GOAL OF THE EXERCISE:
Nothing but the text of the records belongs in your answer: repeat all of it exactly and leave out the images.
BEGIN TASK INPUTS
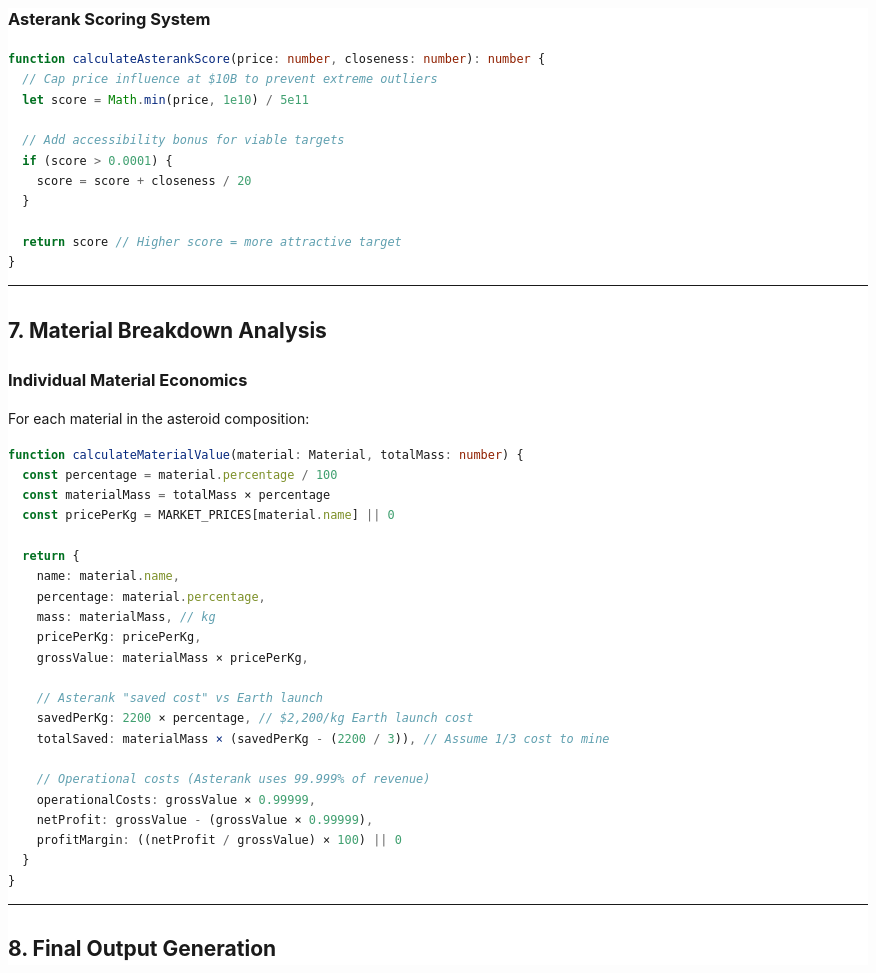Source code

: ### Asterank Scoring System
```typescript
function calculateAsterankScore(price: number, closeness: number): number {
  // Cap price influence at $10B to prevent extreme outliers
  let score = Math.min(price, 1e10) / 5e11
  
  // Add accessibility bonus for viable targets
  if (score > 0.0001) {
    score = score + closeness / 20
  }
  
  return score // Higher score = more attractive target
}
```

---

## 7. Material Breakdown Analysis

### Individual Material Economics
For each material in the asteroid composition:

```typescript
function calculateMaterialValue(material: Material, totalMass: number) {
  const percentage = material.percentage / 100
  const materialMass = totalMass × percentage
  const pricePerKg = MARKET_PRICES[material.name] || 0
  
  return {
    name: material.name,
    percentage: material.percentage,
    mass: materialMass, // kg
    pricePerKg: pricePerKg,
    grossValue: materialMass × pricePerKg,
    
    // Asterank "saved cost" vs Earth launch
    savedPerKg: 2200 × percentage, // $2,200/kg Earth launch cost
    totalSaved: materialMass × (savedPerKg - (2200 / 3)), // Assume 1/3 cost to mine
    
    // Operational costs (Asterank uses 99.999% of revenue)
    operationalCosts: grossValue × 0.99999,
    netProfit: grossValue - (grossValue × 0.99999),
    profitMargin: ((netProfit / grossValue) × 100) || 0
  }
}
```

---

## 8. Final Output Generation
END TASK INPUTS
EXERCISE SOLUTION:
Source code

: ### Asterank Scoring System
```typescript
function calculateAsterankScore(price: number, closeness: number): number {
  // Cap price influence at $10B to prevent extreme outliers
  let score = Math.min(price, 1e10) / 5e11
  
  // Add accessibility bonus for viable targets
  if (score > 0.0001) {
    score = score + closeness / 20
  }
  
  return score // Higher score = more attractive target
}
```

---

## 7. Material Breakdown Analysis

### Individual Material Economics
For each material in the asteroid composition:

```typescript
function calculateMaterialValue(material: Material, totalMass: number) {
  const percentage = material.percentage / 100
  const materialMass = totalMass × percentage
  const pricePerKg = MARKET_PRICES[material.name] || 0
  
  return {
    name: material.name,
    percentage: material.percentage,
    mass: materialMass, // kg
    pricePerKg: pricePerKg,
    grossValue: materialMass × pricePerKg,
    
    // Asterank "saved cost" vs Earth launch
    savedPerKg: 2200 × percentage, // $2,200/kg Earth launch cost
    totalSaved: materialMass × (savedPerKg - (2200 / 3)), // Assume 1/3 cost to mine
    
    // Operational costs (Asterank uses 99.999% of revenue)
    operationalCosts: grossValue × 0.99999,
    netProfit: grossValue - (grossValue × 0.99999),
    profitMargin: ((netProfit / grossValue) × 100) || 0
  }
}
```

---

## 8. Final Output Generation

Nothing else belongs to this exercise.